Потеря Боскова и Шарлотты была болезненна, но не боль была главным моим чувством. В тридцать шесть лет мужчина не погибает от душевной боли. Я знал, что она утихнет, превратится в печаль, а от печали постепенно останется грустное воспоминание и еще важнейший опыт, который поможет мне, когда все уже будет позади: и рабочая группа, и институт, и то, что успел создать в мои лучшие молодые годы.

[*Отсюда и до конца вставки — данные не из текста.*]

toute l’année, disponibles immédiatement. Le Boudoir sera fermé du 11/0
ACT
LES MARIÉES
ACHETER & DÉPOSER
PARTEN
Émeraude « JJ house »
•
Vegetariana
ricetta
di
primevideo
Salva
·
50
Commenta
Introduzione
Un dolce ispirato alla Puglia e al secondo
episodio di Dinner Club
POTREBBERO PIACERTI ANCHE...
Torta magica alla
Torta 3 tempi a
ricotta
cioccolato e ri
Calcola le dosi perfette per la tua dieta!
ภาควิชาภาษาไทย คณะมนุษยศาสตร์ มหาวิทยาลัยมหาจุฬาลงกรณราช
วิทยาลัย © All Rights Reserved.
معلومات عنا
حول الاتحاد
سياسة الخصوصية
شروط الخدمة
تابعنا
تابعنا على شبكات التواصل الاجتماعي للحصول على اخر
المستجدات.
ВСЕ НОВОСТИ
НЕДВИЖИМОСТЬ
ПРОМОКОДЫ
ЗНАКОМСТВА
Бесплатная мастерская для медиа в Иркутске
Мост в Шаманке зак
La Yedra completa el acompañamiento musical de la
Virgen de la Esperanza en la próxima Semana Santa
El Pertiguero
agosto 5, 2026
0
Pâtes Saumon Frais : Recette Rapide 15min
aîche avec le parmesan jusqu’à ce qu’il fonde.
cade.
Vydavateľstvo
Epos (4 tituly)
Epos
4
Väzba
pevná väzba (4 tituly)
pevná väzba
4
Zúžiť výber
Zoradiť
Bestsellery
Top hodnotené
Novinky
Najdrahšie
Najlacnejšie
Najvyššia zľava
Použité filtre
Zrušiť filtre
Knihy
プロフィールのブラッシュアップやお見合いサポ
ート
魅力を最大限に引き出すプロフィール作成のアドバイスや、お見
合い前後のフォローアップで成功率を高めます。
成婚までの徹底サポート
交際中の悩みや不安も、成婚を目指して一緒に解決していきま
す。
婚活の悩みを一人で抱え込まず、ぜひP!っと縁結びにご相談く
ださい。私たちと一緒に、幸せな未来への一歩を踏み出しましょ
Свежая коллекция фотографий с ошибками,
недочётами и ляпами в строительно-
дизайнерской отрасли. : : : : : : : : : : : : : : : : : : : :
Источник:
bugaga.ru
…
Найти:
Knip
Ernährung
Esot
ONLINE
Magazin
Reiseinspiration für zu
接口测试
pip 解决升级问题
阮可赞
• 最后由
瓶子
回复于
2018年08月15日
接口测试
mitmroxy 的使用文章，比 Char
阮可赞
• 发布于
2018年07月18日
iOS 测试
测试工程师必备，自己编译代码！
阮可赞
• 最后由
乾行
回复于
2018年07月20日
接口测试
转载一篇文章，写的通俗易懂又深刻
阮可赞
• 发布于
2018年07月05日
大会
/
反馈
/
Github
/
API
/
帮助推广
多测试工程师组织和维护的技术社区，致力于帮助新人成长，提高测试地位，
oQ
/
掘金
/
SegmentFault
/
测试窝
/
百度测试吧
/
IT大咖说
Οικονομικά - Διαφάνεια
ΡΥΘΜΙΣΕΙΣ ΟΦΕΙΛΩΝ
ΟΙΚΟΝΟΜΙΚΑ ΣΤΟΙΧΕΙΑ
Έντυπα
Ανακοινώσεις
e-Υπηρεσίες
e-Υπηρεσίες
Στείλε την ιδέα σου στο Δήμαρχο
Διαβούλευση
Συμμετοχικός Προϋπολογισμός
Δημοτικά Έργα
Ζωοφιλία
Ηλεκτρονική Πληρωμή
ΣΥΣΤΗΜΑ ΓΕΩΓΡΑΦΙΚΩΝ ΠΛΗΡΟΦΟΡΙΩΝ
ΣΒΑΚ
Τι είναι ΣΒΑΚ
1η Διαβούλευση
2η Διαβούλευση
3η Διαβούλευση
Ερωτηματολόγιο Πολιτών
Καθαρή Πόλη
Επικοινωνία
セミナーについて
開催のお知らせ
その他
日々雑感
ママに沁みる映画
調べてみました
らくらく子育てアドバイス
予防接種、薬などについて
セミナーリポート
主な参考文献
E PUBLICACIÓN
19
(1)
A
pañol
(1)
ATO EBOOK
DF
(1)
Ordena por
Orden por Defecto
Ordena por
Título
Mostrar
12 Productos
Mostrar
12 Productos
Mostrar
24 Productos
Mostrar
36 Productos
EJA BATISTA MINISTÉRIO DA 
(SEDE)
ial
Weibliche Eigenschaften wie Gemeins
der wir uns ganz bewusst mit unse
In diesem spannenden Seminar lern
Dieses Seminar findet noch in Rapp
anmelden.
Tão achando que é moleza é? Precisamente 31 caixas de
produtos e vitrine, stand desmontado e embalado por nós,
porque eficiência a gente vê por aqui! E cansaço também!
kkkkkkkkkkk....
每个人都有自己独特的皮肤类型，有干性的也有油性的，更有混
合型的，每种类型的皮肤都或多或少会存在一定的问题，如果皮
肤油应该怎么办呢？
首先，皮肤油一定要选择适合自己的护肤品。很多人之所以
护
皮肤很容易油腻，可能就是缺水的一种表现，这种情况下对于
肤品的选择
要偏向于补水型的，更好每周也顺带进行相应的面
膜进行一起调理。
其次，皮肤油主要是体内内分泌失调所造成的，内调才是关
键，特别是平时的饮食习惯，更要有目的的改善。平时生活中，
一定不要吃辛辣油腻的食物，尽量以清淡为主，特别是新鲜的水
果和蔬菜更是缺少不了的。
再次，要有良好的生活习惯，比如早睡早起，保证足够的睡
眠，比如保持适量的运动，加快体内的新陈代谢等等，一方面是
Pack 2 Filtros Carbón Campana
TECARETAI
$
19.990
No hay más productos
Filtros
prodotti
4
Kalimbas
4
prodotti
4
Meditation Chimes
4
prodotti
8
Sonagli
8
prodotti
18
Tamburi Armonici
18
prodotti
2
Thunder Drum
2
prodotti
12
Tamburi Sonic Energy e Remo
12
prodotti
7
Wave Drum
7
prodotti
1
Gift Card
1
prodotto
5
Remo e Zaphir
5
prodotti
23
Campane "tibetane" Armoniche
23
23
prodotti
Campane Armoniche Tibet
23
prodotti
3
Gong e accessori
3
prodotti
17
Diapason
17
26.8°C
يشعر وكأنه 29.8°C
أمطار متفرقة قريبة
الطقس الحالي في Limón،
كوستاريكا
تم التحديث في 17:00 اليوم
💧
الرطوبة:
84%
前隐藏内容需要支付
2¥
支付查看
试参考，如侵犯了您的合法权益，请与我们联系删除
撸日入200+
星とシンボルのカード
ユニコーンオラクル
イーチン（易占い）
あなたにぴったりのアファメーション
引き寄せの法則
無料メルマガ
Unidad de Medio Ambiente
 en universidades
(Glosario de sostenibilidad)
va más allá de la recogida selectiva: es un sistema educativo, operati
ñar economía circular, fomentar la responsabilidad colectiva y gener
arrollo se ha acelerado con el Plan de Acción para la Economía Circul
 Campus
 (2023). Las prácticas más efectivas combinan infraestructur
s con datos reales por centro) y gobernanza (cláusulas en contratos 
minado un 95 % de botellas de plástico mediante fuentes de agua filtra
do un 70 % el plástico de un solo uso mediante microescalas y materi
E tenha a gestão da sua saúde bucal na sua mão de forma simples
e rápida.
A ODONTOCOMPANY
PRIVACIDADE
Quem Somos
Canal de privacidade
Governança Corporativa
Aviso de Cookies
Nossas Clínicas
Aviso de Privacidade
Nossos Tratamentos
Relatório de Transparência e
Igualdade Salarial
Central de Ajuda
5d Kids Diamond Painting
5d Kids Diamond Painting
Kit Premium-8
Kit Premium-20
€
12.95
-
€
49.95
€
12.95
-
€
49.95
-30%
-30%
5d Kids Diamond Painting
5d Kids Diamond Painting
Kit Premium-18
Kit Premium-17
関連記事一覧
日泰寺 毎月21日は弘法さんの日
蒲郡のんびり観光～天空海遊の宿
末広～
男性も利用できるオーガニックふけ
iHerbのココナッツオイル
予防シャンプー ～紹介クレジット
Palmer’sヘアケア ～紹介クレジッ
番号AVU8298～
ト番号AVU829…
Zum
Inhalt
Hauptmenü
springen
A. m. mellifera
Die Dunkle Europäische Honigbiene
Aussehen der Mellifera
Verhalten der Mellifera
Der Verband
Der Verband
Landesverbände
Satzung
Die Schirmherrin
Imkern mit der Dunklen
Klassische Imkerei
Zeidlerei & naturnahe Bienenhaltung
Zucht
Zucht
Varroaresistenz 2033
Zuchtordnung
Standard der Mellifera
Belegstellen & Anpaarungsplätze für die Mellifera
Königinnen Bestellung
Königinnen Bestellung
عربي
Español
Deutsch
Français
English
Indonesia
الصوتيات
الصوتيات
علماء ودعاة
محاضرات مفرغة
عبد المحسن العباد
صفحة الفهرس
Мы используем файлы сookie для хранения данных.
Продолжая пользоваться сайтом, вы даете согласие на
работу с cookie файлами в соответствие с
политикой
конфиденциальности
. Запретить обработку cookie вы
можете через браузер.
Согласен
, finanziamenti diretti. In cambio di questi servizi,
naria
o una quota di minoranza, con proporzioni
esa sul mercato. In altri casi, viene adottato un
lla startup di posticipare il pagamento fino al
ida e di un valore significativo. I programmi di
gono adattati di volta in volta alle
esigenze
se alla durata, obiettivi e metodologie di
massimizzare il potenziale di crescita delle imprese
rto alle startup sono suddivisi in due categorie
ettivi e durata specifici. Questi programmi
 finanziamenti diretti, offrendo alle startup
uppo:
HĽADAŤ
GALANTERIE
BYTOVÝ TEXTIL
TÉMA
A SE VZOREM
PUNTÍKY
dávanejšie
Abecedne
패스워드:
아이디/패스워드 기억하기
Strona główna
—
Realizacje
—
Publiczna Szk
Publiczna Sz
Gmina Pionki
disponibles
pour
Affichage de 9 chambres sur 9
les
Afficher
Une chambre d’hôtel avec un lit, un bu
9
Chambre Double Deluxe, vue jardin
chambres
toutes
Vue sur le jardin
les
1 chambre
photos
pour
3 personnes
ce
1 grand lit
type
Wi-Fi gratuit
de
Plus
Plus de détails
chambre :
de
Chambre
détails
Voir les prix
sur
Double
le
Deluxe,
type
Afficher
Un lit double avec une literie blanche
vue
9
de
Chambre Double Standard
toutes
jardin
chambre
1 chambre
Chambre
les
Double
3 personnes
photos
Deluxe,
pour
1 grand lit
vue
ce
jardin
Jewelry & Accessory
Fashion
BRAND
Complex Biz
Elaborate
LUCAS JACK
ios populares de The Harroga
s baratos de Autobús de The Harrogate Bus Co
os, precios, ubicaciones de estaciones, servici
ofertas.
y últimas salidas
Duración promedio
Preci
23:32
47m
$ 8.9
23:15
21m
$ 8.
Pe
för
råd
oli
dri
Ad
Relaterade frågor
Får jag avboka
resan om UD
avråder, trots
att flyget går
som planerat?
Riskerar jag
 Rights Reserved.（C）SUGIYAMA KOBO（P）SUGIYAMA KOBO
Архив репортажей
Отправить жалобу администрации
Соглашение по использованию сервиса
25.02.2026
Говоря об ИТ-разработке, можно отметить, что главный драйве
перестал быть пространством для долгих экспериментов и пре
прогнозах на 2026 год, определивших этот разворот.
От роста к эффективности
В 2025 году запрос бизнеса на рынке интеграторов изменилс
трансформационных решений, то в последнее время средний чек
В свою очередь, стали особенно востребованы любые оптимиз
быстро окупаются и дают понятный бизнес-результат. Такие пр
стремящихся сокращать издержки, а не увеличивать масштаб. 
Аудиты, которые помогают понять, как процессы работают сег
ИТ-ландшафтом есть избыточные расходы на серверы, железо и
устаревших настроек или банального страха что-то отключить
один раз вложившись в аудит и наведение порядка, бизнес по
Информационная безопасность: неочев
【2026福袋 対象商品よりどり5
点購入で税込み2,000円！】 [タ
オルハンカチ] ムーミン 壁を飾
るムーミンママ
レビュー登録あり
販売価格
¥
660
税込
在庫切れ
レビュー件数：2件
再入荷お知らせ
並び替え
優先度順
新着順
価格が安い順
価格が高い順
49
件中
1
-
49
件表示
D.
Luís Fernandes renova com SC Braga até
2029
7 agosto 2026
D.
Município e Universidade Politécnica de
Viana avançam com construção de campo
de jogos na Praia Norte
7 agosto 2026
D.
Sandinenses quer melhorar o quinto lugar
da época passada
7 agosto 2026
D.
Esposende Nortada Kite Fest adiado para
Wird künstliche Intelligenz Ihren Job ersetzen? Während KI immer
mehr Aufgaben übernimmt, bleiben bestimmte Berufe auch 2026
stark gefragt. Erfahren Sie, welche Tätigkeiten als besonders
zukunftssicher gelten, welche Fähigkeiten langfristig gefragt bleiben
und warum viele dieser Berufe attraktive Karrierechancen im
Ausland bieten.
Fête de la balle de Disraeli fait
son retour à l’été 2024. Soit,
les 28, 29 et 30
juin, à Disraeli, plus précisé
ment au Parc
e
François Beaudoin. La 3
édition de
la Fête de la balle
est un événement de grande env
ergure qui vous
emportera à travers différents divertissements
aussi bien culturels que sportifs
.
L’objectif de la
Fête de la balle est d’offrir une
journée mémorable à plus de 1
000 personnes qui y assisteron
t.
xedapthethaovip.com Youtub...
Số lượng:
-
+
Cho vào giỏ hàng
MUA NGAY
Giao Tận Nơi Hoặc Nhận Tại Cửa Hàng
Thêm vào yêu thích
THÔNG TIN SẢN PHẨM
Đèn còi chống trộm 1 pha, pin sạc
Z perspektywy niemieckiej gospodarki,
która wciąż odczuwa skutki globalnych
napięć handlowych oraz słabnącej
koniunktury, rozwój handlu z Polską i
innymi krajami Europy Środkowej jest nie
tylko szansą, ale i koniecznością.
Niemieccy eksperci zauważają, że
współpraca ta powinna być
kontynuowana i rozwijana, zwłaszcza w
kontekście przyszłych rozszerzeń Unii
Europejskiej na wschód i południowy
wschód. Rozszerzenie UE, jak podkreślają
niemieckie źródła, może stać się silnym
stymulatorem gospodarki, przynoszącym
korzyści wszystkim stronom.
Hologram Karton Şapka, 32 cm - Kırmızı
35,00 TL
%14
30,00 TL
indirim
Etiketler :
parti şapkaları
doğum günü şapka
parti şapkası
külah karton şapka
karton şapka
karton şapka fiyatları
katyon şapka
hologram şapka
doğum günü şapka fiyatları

Эти попытки примириться с утратой всего, что было ценного в моей жизни, дали неожиданный результат — у меня вдруг возникло ощущение свободы, за которую я слишком дорого заплатил и потому мог воспринимать ее только как пространство, где человеку дана возможность самоотверженно действовать. И тут я вспомнил, как сформулировал свое понимание свободы доктор Папст, когда мы осматривали его предприятие. Да, моя нынешняя свобода ничего общего не имела с тем опьяняющим чувством, которое владело мной в юности, она была теперь начисто лишена того высокомерия, которым с самого начала было отмечено мое безумное честолюбие. Это была свобода бороться до последнего за то, чтобы по крайней мере снова получить право уважать самого себя. Терять мне больше было нечего. Что нельзя было утратить, я сохранил и так, а с чем нужно было расстаться, не стоило разговора. И если подумать, передо мной открывалось много возможностей. Уволить меня сразу не могли, и это значило, что я имел еще три месяца в запасе. О себе мне не надо было заботиться, потому что никаких личных интересов в этом институте я больше не преследовал. Поэтому я мог употребить сейчас все свои силы на разработку метода.
Ну что ж, посмотрим, будет ли шеф теперь противиться тому, чтобы подписать договор с дядюшкой Папстом!
Мысль сначала пойти к Боскову я отбросил. Зачем Боскову формальные извинения? Ему нужны реальные дела, а у меня, кроме обещаний, ничего еще не было. Поговорить с ним начистоту нужно было обязательно, но лучше всего сразу в присутствии шефа, потому что только в этом случае игра станет по-настоящему открытой. Итак, войдя в вестибюль, я повернул направо и поднялся к шефу. Я очень спешил и перешагивал сразу через три ступеньки. И уж меньше всего думал я в тот момент о том, как выгляжу. Вчера я побрился плохо, а сегодня и вовсе не брился, костюм был измят, на шерстяной рубашке недоставало пуговицы. Ботинки были испачканы глиной, в которую я угодил в Шёнзее.